Source text:
Calculate the number of individual with more than i days of life with data.table in R

Here is my simplified data.table:

Individual	time_alive (day)
ID1	1
ID2	5
ID3	7
ID4	5

I need to calculate the number of individual alive at every day. I achieved this by doing a loop

for (i in c(-1:600)) {
  y<-summarise(DT , time_alive > i )
  Alive[i+2,]<-length(y[y==TRUE])
}

However this is really long with a data.frame of more than 2B observations.

I wanted to try an alternative with data.table but I am stuck at only 1 day number of alive calculation:

DT[,.N,time_alive> i][time_alive==TRUE,2]

Here, i cannot be replaced by a vector but only by 1 number. I want to calculate the number of individual with more than i days of life, without doing a loop.

My result expected for the simplified data would be:

Day	Number of individual alive
1	4
2	3
3	3
4	3
5	3
6	1
7	1
8	0

Best solution in one line, with data.table which is much faster than looping:

DT[, .(Day = seq_len(1 + max(time_alive)))][DT[,.(time_alive)], .(.N), on = .(Day <= time_alive), by = Day]

Solution

# @r2evans suggestion about making it a one-liner
# replaced res = data.table('day' = 1:max(DT$time_alive))

Task set:
1. In the data.table thread, how large is the data frame that makes the loop so slow?
2. Reproduce word for word the part of the data.table thread from "Here is my simplified" to "time_alive > i )".
The material that follows is separate from the text.

Material shown:
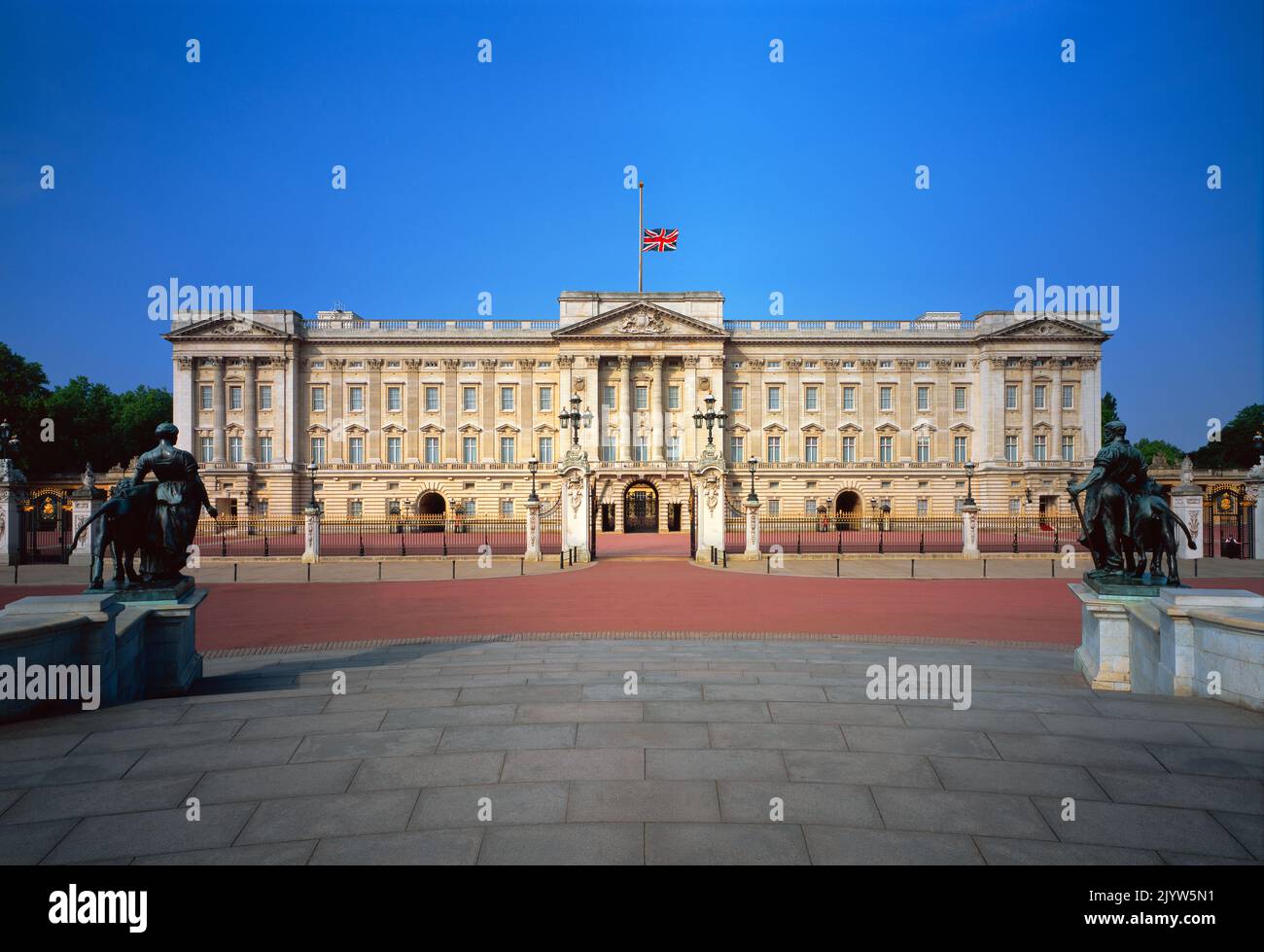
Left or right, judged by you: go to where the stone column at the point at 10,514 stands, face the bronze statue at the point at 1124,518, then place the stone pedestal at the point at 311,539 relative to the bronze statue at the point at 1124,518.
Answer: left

---

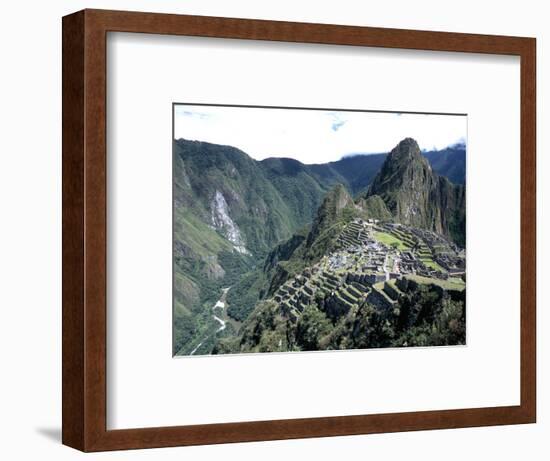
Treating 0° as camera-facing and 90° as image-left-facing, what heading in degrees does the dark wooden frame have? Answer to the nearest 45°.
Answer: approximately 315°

Expected outputs:
1. It has more than 2B observations.

2.
Here is my simplified data.table:

Individual	time_alive (day)
ID1	1
ID2	5
ID3	7
ID4	5

I need to calculate the number of individual alive at every day. I achieved this by doing a loop

for (i in c(-1:600)) {
  y<-summarise(DT , time_alive > i )